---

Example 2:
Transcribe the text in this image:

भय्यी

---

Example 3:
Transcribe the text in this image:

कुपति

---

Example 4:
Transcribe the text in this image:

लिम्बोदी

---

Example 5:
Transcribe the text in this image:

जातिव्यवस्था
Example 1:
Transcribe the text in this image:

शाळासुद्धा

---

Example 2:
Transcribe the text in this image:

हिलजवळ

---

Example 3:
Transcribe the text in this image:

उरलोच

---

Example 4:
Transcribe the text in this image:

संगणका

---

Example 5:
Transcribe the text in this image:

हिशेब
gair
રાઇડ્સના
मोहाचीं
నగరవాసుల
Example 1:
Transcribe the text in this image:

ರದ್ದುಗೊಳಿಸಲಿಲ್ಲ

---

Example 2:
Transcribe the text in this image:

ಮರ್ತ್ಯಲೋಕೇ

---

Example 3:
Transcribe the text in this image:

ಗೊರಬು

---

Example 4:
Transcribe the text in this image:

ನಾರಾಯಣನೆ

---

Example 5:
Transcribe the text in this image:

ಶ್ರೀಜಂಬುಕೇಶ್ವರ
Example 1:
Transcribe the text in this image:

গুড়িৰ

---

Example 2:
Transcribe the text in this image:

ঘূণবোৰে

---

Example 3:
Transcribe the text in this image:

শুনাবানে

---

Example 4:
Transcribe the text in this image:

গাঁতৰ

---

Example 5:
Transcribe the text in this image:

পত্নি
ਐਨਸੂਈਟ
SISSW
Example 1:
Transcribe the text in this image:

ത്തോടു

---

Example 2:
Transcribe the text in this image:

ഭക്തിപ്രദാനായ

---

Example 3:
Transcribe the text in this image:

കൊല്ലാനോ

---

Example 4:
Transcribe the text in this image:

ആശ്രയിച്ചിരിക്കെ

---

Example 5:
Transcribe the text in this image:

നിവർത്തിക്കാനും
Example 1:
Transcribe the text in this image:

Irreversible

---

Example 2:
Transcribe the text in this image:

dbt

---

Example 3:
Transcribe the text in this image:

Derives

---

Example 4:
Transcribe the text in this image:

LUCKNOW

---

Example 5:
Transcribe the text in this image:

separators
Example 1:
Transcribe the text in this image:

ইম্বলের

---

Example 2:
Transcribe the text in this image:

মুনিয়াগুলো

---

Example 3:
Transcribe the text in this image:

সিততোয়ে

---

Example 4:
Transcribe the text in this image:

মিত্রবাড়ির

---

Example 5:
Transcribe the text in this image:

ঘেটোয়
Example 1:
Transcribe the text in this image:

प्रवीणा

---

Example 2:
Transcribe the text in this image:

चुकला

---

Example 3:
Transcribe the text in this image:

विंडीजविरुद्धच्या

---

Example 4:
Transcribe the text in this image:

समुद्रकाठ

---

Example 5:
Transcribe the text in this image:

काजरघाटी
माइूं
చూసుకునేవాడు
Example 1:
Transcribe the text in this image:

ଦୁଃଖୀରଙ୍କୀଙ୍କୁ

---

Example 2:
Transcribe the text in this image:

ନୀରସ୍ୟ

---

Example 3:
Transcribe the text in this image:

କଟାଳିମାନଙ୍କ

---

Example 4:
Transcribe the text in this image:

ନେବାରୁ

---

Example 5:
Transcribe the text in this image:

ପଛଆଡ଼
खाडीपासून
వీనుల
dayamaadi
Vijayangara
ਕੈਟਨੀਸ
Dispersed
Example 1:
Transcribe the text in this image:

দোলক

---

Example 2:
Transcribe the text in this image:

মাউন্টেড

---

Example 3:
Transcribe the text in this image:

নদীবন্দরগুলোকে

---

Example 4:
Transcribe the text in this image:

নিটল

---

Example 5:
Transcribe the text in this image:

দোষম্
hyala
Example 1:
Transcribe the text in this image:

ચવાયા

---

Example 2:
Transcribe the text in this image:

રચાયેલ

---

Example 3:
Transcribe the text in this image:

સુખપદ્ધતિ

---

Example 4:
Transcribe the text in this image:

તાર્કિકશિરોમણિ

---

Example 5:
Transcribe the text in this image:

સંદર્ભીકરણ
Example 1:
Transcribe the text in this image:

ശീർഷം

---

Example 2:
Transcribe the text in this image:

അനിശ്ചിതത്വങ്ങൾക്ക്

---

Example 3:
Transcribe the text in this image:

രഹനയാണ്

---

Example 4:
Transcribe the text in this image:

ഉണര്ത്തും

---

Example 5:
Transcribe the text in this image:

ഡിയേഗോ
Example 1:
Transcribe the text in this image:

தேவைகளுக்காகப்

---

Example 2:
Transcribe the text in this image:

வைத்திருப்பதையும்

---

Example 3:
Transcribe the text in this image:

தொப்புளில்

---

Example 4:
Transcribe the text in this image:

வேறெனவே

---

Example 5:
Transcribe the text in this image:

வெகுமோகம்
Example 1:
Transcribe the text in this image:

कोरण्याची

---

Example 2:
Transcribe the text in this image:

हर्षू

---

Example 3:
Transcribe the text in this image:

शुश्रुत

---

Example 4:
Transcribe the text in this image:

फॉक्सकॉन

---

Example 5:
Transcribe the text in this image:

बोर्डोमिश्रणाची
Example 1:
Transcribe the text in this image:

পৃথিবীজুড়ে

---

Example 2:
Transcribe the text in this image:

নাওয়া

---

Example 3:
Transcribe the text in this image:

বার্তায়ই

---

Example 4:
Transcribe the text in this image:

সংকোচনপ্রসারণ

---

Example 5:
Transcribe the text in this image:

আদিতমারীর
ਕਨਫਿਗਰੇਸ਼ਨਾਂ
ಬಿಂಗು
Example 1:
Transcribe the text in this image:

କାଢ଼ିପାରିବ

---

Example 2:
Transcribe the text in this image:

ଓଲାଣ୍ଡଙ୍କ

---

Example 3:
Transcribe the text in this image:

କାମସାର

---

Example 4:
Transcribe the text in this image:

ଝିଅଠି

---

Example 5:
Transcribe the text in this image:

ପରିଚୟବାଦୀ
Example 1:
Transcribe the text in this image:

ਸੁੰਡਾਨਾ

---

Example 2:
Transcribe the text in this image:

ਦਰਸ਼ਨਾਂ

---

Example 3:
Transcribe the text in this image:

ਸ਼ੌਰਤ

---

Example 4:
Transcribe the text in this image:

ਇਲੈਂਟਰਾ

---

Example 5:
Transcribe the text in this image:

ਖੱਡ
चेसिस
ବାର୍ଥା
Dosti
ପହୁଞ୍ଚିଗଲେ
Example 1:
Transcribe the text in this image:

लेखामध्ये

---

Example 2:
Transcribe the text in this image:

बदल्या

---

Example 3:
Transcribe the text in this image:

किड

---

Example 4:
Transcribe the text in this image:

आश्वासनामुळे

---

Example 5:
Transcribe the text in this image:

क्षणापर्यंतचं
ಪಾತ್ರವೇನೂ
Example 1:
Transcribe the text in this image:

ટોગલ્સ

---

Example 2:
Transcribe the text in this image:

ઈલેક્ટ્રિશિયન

* * *

◆ **Description of the task**:
All the records above need to be transcribed exactly and in full.

◆ **Exercise output**:
---

Example 2:
Transcribe the text in this image:

भय्यी

---

Example 3:
Transcribe the text in this image:

कुपति

---

Example 4:
Transcribe the text in this image:

लिम्बोदी

---

Example 5:
Transcribe the text in this image:

जातिव्यवस्था
Example 1:
Transcribe the text in this image:

शाळासुद्धा

---

Example 2:
Transcribe the text in this image:

हिलजवळ

---

Example 3:
Transcribe the text in this image:

उरलोच

---

Example 4:
Transcribe the text in this image:

संगणका

---

Example 5:
Transcribe the text in this image:

हिशेब
gair
રાઇડ્સના
मोहाचीं
నగరవాసుల
Example 1:
Transcribe the text in this image:

ರದ್ದುಗೊಳಿಸಲಿಲ್ಲ

---

Example 2:
Transcribe the text in this image:

ಮರ್ತ್ಯಲೋಕೇ

---

Example 3:
Transcribe the text in this image:

ಗೊರಬು

---

Example 4:
Transcribe the text in this image:

ನಾರಾಯಣನೆ

---

Example 5:
Transcribe the text in this image:

ಶ್ರೀಜಂಬುಕೇಶ್ವರ
Example 1:
Transcribe the text in this image:

গুড়িৰ

---

Example 2:
Transcribe the text in this image:

ঘূণবোৰে

---

Example 3:
Transcribe the text in this image:

শুনাবানে

---

Example 4:
Transcribe the text in this image:

গাঁতৰ

---

Example 5:
Transcribe the text in this image:

পত্নি
ਐਨਸੂਈਟ
SISSW
Example 1:
Transcribe the text in this image:

ത്തോടു

---

Example 2:
Transcribe the text in this image:

ഭക്തിപ്രദാനായ

---

Example 3:
Transcribe the text in this image:

കൊല്ലാനോ

---

Example 4:
Transcribe the text in this image:

ആശ്രയിച്ചിരിക്കെ

---

Example 5:
Transcribe the text in this image:

നിവർത്തിക്കാനും
Example 1:
Transcribe the text in this image:

Irreversible

---

Example 2:
Transcribe the text in this image:

dbt

---

Example 3:
Transcribe the text in this image:

Derives

---

Example 4:
Transcribe the text in this image:

LUCKNOW

---

Example 5:
Transcribe the text in this image:

separators
Example 1:
Transcribe the text in this image:

ইম্বলের

---

Example 2:
Transcribe the text in this image:

মুনিয়াগুলো

---

Example 3:
Transcribe the text in this image:

সিততোয়ে

---

Example 4:
Transcribe the text in this image:

মিত্রবাড়ির

---

Example 5:
Transcribe the text in this image:

ঘেটোয়
Example 1:
Transcribe the text in this image:

प्रवीणा

---

Example 2:
Transcribe the text in this image:

चुकला

---

Example 3:
Transcribe the text in this image:

विंडीजविरुद्धच्या

---

Example 4:
Transcribe the text in this image:

समुद्रकाठ

---

Example 5:
Transcribe the text in this image:

काजरघाटी
माइूं
చూసుకునేవాడు
Example 1:
Transcribe the text in this image:

ଦୁଃଖୀରଙ୍କୀଙ୍କୁ

---

Example 2:
Transcribe the text in this image:

ନୀରସ୍ୟ

---

Example 3:
Transcribe the text in this image:

କଟାଳିମାନଙ୍କ

---

Example 4:
Transcribe the text in this image:

ନେବାରୁ

---

Example 5:
Transcribe the text in this image:

ପଛଆଡ଼
खाडीपासून
వీనుల
dayamaadi
Vijayangara
ਕੈਟਨੀਸ
Dispersed
Example 1:
Transcribe the text in this image:

দোলক

---

Example 2:
Transcribe the text in this image:

মাউন্টেড

---

Example 3:
Transcribe the text in this image:

নদীবন্দরগুলোকে

---

Example 4:
Transcribe the text in this image:

নিটল

---

Example 5:
Transcribe the text in this image:

দোষম্
hyala
Example 1:
Transcribe the text in this image:

ચવાયા

---

Example 2:
Transcribe the text in this image:

રચાયેલ

---

Example 3:
Transcribe the text in this image:

સુખપદ્ધતિ

---

Example 4:
Transcribe the text in this image:

તાર્કિકશિરોમણિ

---

Example 5:
Transcribe the text in this image:

સંદર્ભીકરણ
Example 1:
Transcribe the text in this image:

ശീർഷം

---

Example 2:
Transcribe the text in this image:

അനിശ്ചിതത്വങ്ങൾക്ക്

---

Example 3:
Transcribe the text in this image:

രഹനയാണ്

---

Example 4:
Transcribe the text in this image:

ഉണര്ത്തും

---

Example 5:
Transcribe the text in this image:

ഡിയേഗോ
Example 1:
Transcribe the text in this image:

தேவைகளுக்காகப்

---

Example 2:
Transcribe the text in this image:

வைத்திருப்பதையும்

---

Example 3:
Transcribe the text in this image:

தொப்புளில்

---

Example 4:
Transcribe the text in this image:

வேறெனவே

---

Example 5:
Transcribe the text in this image:

வெகுமோகம்
Example 1:
Transcribe the text in this image:

कोरण्याची

---

Example 2:
Transcribe the text in this image:

हर्षू

---

Example 3:
Transcribe the text in this image:

शुश्रुत

---

Example 4:
Transcribe the text in this image:

फॉक्सकॉन

---

Example 5:
Transcribe the text in this image:

बोर्डोमिश्रणाची
Example 1:
Transcribe the text in this image:

পৃথিবীজুড়ে

---

Example 2:
Transcribe the text in this image:

নাওয়া

---

Example 3:
Transcribe the text in this image:

বার্তায়ই

---

Example 4:
Transcribe the text in this image:

সংকোচনপ্রসারণ

---

Example 5:
Transcribe the text in this image:

আদিতমারীর
ਕਨਫਿਗਰੇਸ਼ਨਾਂ
ಬಿಂಗು
Example 1:
Transcribe the text in this image:

କାଢ଼ିପାରିବ

---

Example 2:
Transcribe the text in this image:

ଓଲାଣ୍ଡଙ୍କ

---

Example 3:
Transcribe the text in this image:

କାମସାର

---

Example 4:
Transcribe the text in this image:

ଝିଅଠି

---

Example 5:
Transcribe the text in this image:

ପରିଚୟବାଦୀ
Example 1:
Transcribe the text in this image:

ਸੁੰਡਾਨਾ

---

Example 2:
Transcribe the text in this image:

ਦਰਸ਼ਨਾਂ

---

Example 3:
Transcribe the text in this image:

ਸ਼ੌਰਤ

---

Example 4:
Transcribe the text in this image:

ਇਲੈਂਟਰਾ

---

Example 5:
Transcribe the text in this image:

ਖੱਡ
चेसिस
ବାର୍ଥା
Dosti
ପହୁଞ୍ଚିଗଲେ
Example 1:
Transcribe the text in this image:

लेखामध्ये

---

Example 2:
Transcribe the text in this image:

बदल्या

---

Example 3:
Transcribe the text in this image:

किड

---

Example 4:
Transcribe the text in this image:

आश्वासनामुळे

---

Example 5:
Transcribe the text in this image:

क्षणापर्यंतचं
ಪಾತ್ರವೇನೂ
Example 1:
Transcribe the text in this image:

ટોગલ્સ

---

Example 2:
Transcribe the text in this image:

ઈલેક્ટ્રિશિયન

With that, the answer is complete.